- [Exercise details]
Every line from the line containing "EDGE Cam for Durabin" to the end of the data must appear in the answer exactly as it appears there, and nothing else.

- [Dataset records]
BEGIN

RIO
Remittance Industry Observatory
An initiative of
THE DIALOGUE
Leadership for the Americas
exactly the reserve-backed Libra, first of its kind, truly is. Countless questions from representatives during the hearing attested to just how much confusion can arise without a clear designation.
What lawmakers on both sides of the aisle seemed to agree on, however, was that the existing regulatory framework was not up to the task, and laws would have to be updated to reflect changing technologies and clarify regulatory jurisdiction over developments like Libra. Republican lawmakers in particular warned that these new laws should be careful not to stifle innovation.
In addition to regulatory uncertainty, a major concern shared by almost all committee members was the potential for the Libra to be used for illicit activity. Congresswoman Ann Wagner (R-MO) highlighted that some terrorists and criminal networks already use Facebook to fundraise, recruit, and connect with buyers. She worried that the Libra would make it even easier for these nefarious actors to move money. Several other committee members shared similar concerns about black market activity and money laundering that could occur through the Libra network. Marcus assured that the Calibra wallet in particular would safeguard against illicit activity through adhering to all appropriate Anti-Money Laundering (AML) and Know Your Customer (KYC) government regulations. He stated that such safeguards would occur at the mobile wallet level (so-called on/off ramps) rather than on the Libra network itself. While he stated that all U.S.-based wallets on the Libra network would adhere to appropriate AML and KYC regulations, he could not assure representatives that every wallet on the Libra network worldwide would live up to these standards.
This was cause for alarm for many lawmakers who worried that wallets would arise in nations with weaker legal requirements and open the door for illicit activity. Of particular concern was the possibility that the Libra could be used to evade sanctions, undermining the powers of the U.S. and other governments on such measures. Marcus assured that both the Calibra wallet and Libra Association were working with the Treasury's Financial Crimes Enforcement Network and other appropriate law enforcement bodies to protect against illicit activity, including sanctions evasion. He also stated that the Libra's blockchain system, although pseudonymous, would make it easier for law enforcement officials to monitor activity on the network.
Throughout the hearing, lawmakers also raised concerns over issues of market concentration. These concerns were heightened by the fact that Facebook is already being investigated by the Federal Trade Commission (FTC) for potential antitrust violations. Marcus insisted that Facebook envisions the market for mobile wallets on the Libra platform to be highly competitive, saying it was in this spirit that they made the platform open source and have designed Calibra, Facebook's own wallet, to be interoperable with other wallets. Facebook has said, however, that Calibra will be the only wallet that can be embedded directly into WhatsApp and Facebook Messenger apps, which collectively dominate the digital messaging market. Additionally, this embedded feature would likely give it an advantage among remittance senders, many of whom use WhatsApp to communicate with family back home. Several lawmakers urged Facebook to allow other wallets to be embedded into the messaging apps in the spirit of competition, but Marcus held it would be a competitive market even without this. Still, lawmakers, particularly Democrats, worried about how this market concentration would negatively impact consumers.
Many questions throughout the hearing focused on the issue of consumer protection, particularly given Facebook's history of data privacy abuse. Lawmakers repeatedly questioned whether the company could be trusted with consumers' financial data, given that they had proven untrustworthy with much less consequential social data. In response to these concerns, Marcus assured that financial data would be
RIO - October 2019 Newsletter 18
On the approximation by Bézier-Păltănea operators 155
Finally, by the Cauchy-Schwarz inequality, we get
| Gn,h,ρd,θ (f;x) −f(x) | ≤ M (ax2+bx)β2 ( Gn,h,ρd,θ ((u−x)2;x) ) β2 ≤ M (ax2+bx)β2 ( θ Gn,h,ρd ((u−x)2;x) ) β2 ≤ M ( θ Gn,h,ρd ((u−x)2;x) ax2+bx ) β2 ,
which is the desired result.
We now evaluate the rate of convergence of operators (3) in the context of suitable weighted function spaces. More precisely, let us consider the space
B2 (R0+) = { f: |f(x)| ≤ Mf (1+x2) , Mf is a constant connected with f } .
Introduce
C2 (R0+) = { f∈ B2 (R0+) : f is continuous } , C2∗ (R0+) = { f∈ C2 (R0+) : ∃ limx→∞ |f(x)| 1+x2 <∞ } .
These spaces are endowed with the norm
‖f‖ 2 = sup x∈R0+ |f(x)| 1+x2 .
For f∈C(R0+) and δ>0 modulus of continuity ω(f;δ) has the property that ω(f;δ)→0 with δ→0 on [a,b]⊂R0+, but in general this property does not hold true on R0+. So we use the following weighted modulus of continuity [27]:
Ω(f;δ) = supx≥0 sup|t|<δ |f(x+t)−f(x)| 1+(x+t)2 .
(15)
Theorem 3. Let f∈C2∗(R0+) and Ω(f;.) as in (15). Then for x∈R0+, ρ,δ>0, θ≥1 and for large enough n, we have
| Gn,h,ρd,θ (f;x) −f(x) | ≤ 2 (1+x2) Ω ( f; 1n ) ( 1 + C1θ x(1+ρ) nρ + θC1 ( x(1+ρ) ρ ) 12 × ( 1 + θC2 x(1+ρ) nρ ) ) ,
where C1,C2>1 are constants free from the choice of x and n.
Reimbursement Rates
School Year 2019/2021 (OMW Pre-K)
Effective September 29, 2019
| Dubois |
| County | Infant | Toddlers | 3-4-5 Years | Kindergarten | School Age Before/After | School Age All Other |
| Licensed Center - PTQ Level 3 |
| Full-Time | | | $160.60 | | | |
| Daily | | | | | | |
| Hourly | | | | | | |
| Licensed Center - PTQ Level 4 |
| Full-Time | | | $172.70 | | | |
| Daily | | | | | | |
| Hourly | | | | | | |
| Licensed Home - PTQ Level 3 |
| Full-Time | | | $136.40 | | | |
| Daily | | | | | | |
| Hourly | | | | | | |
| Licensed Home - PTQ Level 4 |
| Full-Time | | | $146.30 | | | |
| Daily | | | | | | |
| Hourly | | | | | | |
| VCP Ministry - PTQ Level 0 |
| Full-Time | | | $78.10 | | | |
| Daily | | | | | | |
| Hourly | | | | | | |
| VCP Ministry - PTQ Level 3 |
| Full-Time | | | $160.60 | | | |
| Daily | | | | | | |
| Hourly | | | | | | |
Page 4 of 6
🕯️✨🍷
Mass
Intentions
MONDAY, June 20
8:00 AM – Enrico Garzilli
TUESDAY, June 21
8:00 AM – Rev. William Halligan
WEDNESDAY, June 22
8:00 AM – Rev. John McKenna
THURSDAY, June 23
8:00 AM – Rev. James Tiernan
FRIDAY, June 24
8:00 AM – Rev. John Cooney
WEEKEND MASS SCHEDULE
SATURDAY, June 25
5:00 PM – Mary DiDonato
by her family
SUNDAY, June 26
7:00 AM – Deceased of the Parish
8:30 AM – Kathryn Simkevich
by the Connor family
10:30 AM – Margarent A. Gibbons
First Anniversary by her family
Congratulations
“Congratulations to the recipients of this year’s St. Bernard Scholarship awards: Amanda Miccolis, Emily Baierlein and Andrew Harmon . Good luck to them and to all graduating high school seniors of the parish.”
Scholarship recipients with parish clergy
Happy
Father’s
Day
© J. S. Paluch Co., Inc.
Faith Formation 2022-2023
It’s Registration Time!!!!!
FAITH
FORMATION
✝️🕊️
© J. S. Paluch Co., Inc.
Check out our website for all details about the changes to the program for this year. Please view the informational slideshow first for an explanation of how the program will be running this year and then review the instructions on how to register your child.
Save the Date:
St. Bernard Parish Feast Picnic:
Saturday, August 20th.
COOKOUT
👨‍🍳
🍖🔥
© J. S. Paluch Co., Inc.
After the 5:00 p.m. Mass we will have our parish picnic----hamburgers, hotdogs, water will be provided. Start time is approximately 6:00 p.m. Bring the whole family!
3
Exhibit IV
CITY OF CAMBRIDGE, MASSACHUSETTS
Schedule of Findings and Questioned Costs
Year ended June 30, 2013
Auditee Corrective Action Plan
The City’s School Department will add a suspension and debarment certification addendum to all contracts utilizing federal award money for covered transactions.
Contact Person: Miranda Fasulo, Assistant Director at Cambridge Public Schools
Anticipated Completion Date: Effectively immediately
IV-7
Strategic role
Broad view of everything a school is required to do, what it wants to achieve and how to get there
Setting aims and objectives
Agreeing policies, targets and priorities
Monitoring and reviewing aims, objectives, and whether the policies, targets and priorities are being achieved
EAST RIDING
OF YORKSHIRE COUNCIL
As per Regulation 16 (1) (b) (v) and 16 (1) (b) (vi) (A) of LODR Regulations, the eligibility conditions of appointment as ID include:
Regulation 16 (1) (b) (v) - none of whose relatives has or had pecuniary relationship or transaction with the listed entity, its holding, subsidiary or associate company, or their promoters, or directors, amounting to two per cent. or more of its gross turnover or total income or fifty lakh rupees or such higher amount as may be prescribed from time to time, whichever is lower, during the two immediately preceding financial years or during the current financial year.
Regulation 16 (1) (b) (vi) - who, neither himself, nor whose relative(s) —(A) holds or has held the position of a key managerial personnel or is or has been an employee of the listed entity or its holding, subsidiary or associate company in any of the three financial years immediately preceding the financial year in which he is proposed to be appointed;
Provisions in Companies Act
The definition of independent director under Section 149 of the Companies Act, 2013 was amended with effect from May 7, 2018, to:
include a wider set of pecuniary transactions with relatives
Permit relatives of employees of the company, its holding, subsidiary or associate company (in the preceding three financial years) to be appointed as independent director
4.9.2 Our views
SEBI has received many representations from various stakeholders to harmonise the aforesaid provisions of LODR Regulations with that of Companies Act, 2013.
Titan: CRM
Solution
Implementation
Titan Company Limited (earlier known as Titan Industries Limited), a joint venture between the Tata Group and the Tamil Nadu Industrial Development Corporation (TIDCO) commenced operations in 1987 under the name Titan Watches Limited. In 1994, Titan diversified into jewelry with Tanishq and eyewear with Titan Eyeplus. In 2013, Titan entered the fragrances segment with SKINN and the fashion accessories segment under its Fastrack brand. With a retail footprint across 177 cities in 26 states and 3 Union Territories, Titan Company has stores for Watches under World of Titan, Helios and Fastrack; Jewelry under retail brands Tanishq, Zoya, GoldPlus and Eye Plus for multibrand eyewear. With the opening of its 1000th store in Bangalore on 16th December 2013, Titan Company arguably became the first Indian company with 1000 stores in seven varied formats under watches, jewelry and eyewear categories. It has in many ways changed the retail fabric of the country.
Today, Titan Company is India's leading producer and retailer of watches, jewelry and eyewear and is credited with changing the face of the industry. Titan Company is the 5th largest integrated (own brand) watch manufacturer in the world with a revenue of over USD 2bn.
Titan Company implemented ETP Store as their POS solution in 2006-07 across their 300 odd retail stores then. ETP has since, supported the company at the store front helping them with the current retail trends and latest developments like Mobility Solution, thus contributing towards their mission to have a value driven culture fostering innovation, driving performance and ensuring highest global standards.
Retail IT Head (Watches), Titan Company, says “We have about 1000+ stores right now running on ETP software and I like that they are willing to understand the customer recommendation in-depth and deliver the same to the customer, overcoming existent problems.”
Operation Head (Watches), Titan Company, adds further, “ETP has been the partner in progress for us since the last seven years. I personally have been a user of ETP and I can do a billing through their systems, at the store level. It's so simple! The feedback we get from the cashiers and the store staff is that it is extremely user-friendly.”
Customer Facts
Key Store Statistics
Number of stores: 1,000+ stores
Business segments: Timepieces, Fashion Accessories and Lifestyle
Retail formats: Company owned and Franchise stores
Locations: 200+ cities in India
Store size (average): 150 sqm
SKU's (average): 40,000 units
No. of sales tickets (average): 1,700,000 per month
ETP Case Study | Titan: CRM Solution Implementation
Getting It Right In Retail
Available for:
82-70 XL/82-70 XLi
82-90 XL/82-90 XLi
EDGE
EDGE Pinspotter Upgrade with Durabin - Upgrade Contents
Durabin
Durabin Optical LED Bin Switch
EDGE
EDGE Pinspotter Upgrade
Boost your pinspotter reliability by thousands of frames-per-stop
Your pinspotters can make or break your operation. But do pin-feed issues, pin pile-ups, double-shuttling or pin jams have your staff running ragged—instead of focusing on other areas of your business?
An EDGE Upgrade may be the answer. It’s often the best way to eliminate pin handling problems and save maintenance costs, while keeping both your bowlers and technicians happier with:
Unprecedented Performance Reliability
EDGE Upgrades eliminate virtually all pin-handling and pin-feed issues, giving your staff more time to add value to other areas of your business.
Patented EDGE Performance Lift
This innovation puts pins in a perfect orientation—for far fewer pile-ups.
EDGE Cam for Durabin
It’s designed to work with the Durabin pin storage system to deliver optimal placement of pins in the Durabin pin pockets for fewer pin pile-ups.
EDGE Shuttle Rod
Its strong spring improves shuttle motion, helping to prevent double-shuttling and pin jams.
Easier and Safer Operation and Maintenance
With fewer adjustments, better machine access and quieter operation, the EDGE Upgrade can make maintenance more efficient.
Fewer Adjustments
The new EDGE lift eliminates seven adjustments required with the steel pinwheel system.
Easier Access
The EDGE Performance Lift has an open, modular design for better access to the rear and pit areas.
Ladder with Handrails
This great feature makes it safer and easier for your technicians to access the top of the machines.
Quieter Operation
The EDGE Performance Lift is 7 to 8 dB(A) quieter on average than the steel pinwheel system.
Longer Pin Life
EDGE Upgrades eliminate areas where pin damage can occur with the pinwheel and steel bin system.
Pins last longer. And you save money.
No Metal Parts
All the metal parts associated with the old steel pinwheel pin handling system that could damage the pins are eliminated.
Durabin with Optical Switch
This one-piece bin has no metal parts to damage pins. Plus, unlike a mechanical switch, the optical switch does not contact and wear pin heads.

END

- [Output for this exercise]
EDGE Cam for Durabin
It’s designed to work with the Durabin pin storage system to deliver optimal placement of pins in the Durabin pin pockets for fewer pin pile-ups.
EDGE Shuttle Rod
Its strong spring improves shuttle motion, helping to prevent double-shuttling and pin jams.
Easier and Safer Operation and Maintenance
With fewer adjustments, better machine access and quieter operation, the EDGE Upgrade can make maintenance more efficient.
Fewer Adjustments
The new EDGE lift eliminates seven adjustments required with the steel pinwheel system.
Easier Access
The EDGE Performance Lift has an open, modular design for better access to the rear and pit areas.
Ladder with Handrails
This great feature makes it safer and easier for your technicians to access the top of the machines.
Quieter Operation
The EDGE Performance Lift is 7 to 8 dB(A) quieter on average than the steel pinwheel system.
Longer Pin Life
EDGE Upgrades eliminate areas where pin damage can occur with the pinwheel and steel bin system.
Pins last longer. And you save money.
No Metal Parts
All the metal parts associated with the old steel pinwheel pin handling system that could damage the pins are eliminated.
Durabin with Optical Switch
This one-piece bin has no metal parts to damage pins. Plus, unlike a mechanical switch, the optical switch does not contact and wear pin heads.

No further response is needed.